States are trying to find ways to keep child-care centers afloat after billions in pandemic-era funding is set to run out this month, prompting worries that facility closures could impact workforce participation and limit children’s access to early education.

Justine Modica

Klarman Postdoctoral Fellow

Justine Modica, a postdoctoral fellow in history at Cornell University, is writing a book on the history of childcare labor in America. She says the childcare industry has been unstable for decades.

“The American Rescue Plan Act (ARPA) offered a lifeline to the industry, but it did not repair its fundamental structural flaw: the full cost of high-quality care cannot be absorbed by the market.

“Yes, another cash infusion into the industry will help, but it’s a short-term solution. As soon as funds dry up, workers will be forced to leave the field to seek employment elsewhere, often in higher-paying minimum-wage jobs. Twenty-five to forty percent of America’s childcare workers leave their jobs each year, and this has been the case for the past thirty to forty years.

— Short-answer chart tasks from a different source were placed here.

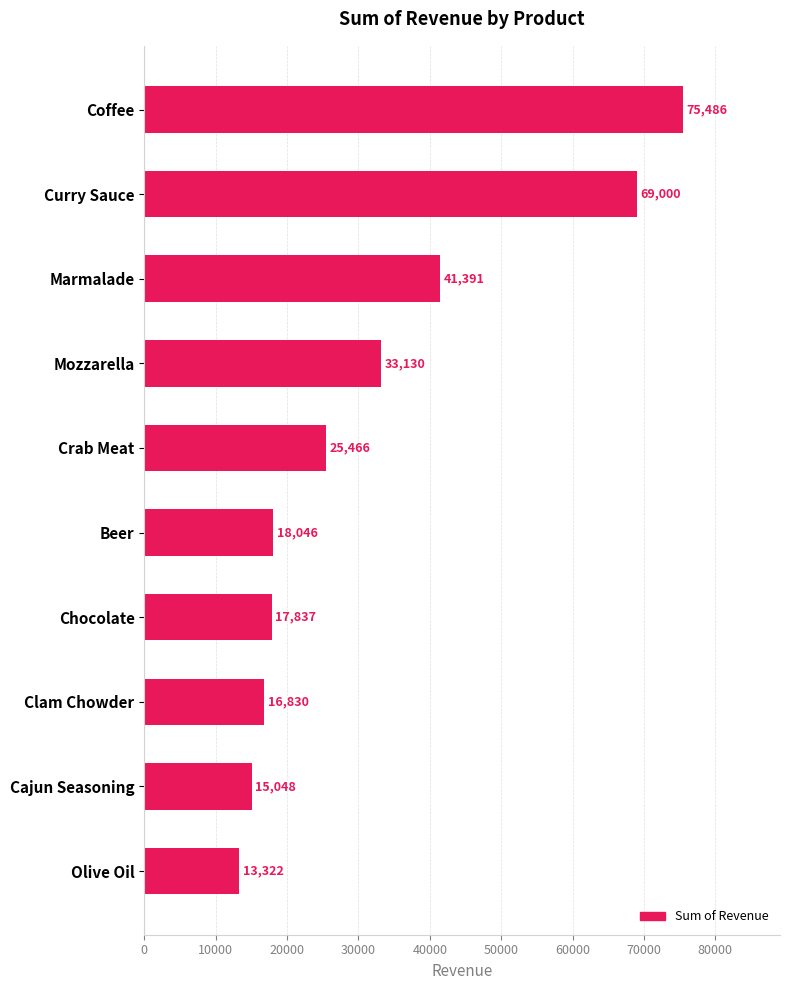

Approximately how many times larger is the value at Olive Oil compared to Beer?

0.7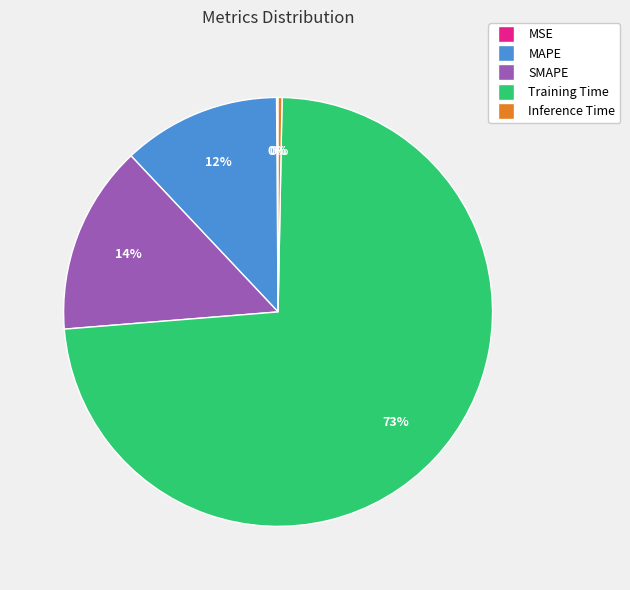

Does MAPE represent more than half of the total?

No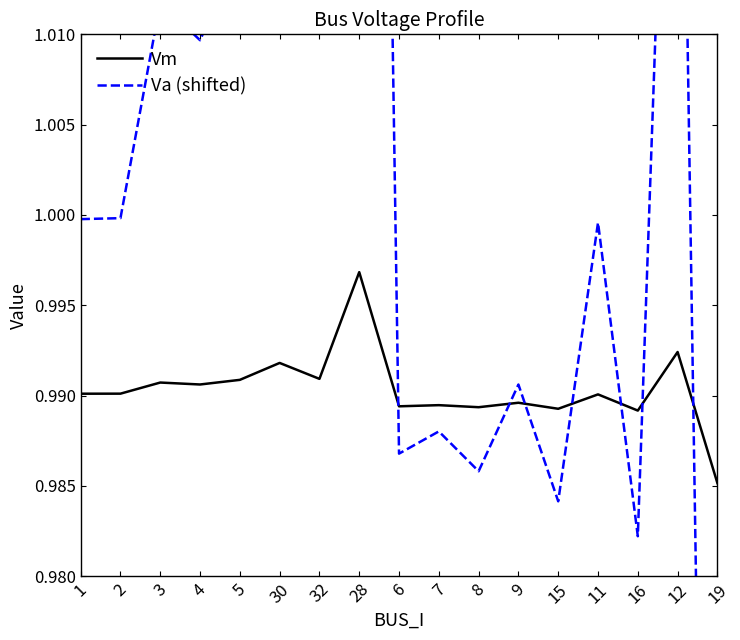

Between 30 and 19, which is larger?

30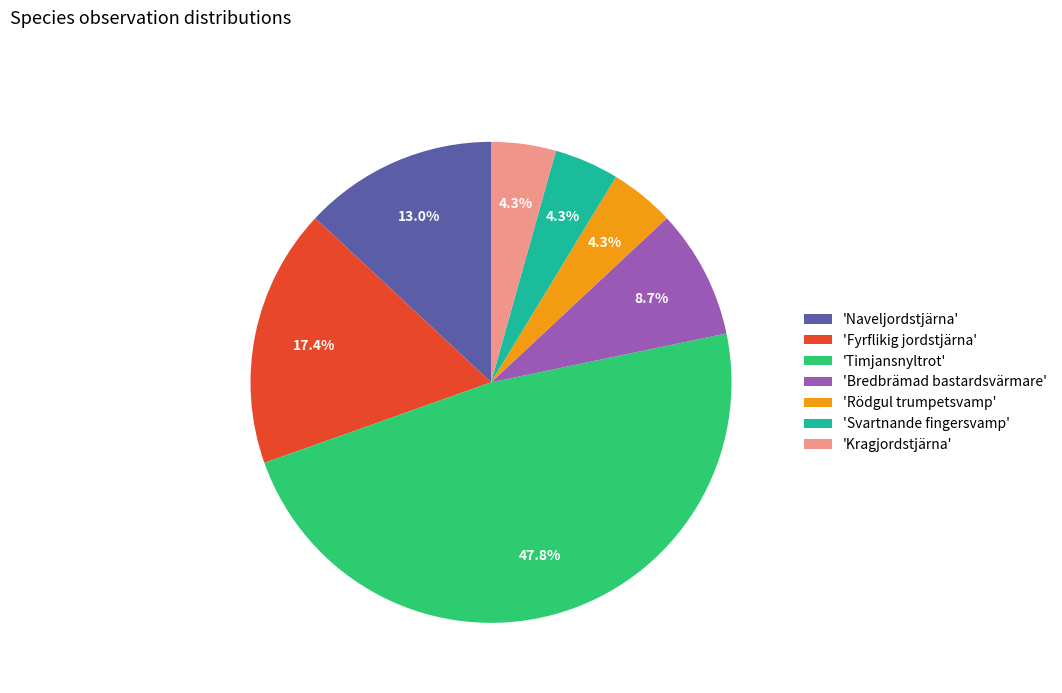

What portion of the pie excludes 'Fyrflikig jordstjärna'?

82.6%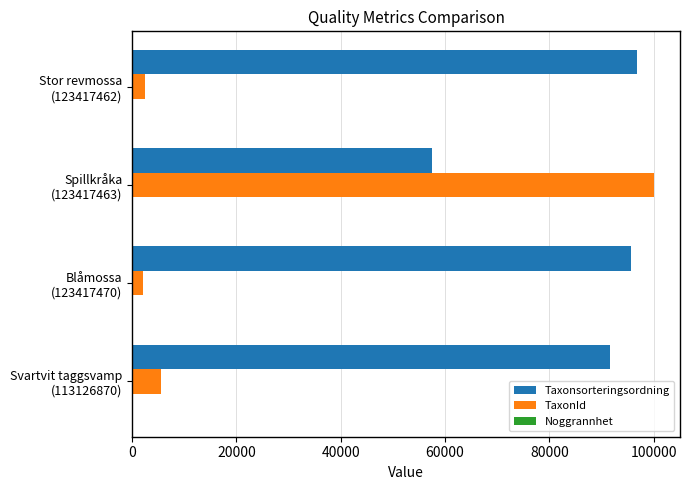

Which series has the largest total across all categories?

Taxonsorteringsordning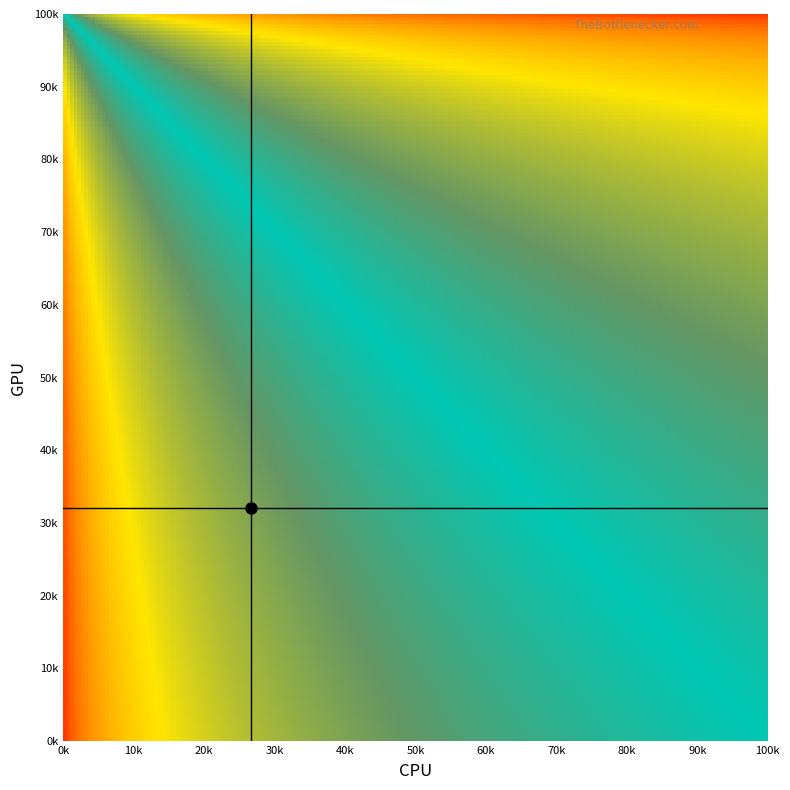

Rank the series by their average value, from lowest to highest.

CPU marker line, GPU marker line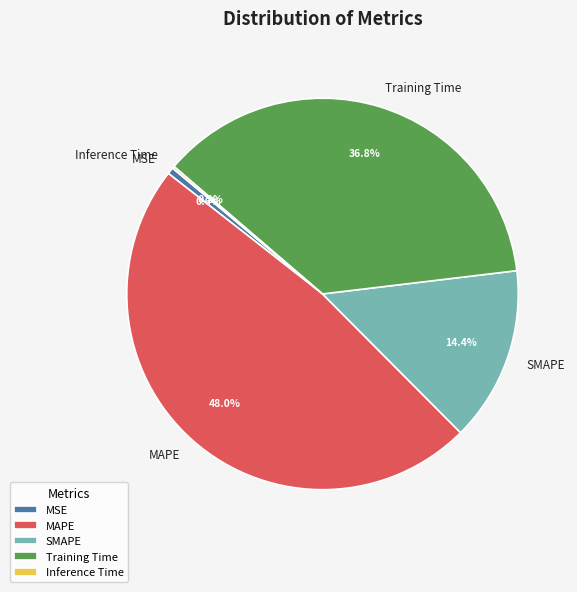

How much of the chart is everything except SMAPE?

85.6%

“In 1971, Congress passed the Comprehensive Child Development Act (CCDA), which would have laid the groundwork for a universal childcare system. Unfortunately, it was vetoed by President Nixon. If we want to stabilize the childcare system so that workers can stay in the industry and families can secure affordable, high-quality care, we need to consider universal approaches like the CCDA.”

Cathy Creighton

Director of Cornell University ILR Buffalo Co-Lab

Cathy Creighton, director of Cornell’s School of Industrial and Labor Relations Buffalo Co-Lab, co-authored of a 2022 report on New York State’s child care industry.

“While state increases in childcare support helped prevent a complete meltdown of the industry, it has not moved the childcare industry forward. Our initial findings show that the childcare workforce has not grown and that the number of providers is only marginally better. 

“Without federal support, we can expect that states won’t have the budgets to pay childcare subsidies. Which means that providers won’t be able to hire workers, costs will skyrocket, parents can’t go to work and women will likely be disproportionately impacted.”